**Work instruction:** Every word of the data below has to be copied faithfully.

***** The records

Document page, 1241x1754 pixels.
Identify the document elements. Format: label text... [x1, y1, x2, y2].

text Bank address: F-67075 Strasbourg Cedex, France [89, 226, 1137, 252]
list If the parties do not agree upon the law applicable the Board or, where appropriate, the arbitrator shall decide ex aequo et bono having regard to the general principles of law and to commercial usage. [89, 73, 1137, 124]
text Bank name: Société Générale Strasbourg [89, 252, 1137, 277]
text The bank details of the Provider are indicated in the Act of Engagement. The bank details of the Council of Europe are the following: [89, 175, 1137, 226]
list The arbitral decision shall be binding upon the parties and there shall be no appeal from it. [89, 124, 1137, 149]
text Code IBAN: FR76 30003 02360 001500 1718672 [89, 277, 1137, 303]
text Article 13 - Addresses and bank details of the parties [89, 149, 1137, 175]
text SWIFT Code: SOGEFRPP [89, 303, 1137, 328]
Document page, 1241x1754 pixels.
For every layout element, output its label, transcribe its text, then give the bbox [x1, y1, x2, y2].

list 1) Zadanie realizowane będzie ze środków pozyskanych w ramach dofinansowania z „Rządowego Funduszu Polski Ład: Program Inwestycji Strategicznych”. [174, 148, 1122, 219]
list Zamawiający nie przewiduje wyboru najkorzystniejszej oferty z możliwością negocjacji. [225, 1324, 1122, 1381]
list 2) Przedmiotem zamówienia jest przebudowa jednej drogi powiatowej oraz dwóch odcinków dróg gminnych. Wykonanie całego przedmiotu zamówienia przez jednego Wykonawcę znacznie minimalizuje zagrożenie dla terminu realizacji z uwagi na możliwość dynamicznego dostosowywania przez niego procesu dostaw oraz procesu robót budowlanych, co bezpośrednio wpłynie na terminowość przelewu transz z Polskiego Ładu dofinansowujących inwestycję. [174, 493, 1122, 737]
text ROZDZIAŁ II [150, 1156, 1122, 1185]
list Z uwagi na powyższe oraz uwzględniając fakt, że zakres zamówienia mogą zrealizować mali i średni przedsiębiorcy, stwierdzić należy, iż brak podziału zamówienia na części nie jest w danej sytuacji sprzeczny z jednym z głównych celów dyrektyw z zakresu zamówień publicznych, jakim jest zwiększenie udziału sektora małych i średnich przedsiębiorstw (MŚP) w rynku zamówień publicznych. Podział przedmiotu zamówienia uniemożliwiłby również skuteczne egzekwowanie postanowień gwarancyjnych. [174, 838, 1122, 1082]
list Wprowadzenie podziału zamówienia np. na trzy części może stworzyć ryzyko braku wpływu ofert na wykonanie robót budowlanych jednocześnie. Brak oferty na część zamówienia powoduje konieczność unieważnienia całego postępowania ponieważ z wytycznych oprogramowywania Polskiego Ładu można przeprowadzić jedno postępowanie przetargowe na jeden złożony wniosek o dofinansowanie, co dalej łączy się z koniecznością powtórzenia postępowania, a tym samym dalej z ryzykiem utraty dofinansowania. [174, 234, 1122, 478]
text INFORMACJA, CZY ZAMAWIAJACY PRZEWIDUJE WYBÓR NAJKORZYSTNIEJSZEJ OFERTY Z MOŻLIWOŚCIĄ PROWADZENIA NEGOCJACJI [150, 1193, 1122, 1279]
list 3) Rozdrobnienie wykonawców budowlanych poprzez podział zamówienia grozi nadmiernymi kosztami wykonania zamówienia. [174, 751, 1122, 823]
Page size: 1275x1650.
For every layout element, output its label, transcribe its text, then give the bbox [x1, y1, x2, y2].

**********

**Reply to the task:**
Document page, 1241x1754 pixels.
Identify the document elements. Format: label text... [x1, y1, x2, y2].

text Bank address: F-67075 Strasbourg Cedex, France [89, 226, 1137, 252]
list If the parties do not agree upon the law applicable the Board or, where appropriate, the arbitrator shall decide ex aequo et bono having regard to the general principles of law and to commercial usage. [89, 73, 1137, 124]
text Bank name: Société Générale Strasbourg [89, 252, 1137, 277]
text The bank details of the Provider are indicated in the Act of Engagement. The bank details of the Council of Europe are the following: [89, 175, 1137, 226]
list The arbitral decision shall be binding upon the parties and there shall be no appeal from it. [89, 124, 1137, 149]
text Code IBAN: FR76 30003 02360 001500 1718672 [89, 277, 1137, 303]
text Article 13 - Addresses and bank details of the parties [89, 149, 1137, 175]
text SWIFT Code: SOGEFRPP [89, 303, 1137, 328]
Document page, 1241x1754 pixels.
For every layout element, output its label, transcribe its text, then give the bbox [x1, y1, x2, y2].

list 1) Zadanie realizowane będzie ze środków pozyskanych w ramach dofinansowania z „Rządowego Funduszu Polski Ład: Program Inwestycji Strategicznych”. [174, 148, 1122, 219]
list Zamawiający nie przewiduje wyboru najkorzystniejszej oferty z możliwością negocjacji. [225, 1324, 1122, 1381]
list 2) Przedmiotem zamówienia jest przebudowa jednej drogi powiatowej oraz dwóch odcinków dróg gminnych. Wykonanie całego przedmiotu zamówienia przez jednego Wykonawcę znacznie minimalizuje zagrożenie dla terminu realizacji z uwagi na możliwość dynamicznego dostosowywania przez niego procesu dostaw oraz procesu robót budowlanych, co bezpośrednio wpłynie na terminowość przelewu transz z Polskiego Ładu dofinansowujących inwestycję. [174, 493, 1122, 737]
text ROZDZIAŁ II [150, 1156, 1122, 1185]
list Z uwagi na powyższe oraz uwzględniając fakt, że zakres zamówienia mogą zrealizować mali i średni przedsiębiorcy, stwierdzić należy, iż brak podziału zamówienia na części nie jest w danej sytuacji sprzeczny z jednym z głównych celów dyrektyw z zakresu zamówień publicznych, jakim jest zwiększenie udziału sektora małych i średnich przedsiębiorstw (MŚP) w rynku zamówień publicznych. Podział przedmiotu zamówienia uniemożliwiłby również skuteczne egzekwowanie postanowień gwarancyjnych. [174, 838, 1122, 1082]
list Wprowadzenie podziału zamówienia np. na trzy części może stworzyć ryzyko braku wpływu ofert na wykonanie robót budowlanych jednocześnie. Brak oferty na część zamówienia powoduje konieczność unieważnienia całego postępowania ponieważ z wytycznych oprogramowywania Polskiego Ładu można przeprowadzić jedno postępowanie przetargowe na jeden złożony wniosek o dofinansowanie, co dalej łączy się z koniecznością powtórzenia postępowania, a tym samym dalej z ryzykiem utraty dofinansowania. [174, 234, 1122, 478]
text INFORMACJA, CZY ZAMAWIAJACY PRZEWIDUJE WYBÓR NAJKORZYSTNIEJSZEJ OFERTY Z MOŻLIWOŚCIĄ PROWADZENIA NEGOCJACJI [150, 1193, 1122, 1279]
list 3) Rozdrobnienie wykonawców budowlanych poprzez podział zamówienia grozi nadmiernymi kosztami wykonania zamówienia. [174, 751, 1122, 823]
Page size: 1275x1650.
For every layout element, output its label, transcribe its text, then give the bbox [x1, y1, x2, y2].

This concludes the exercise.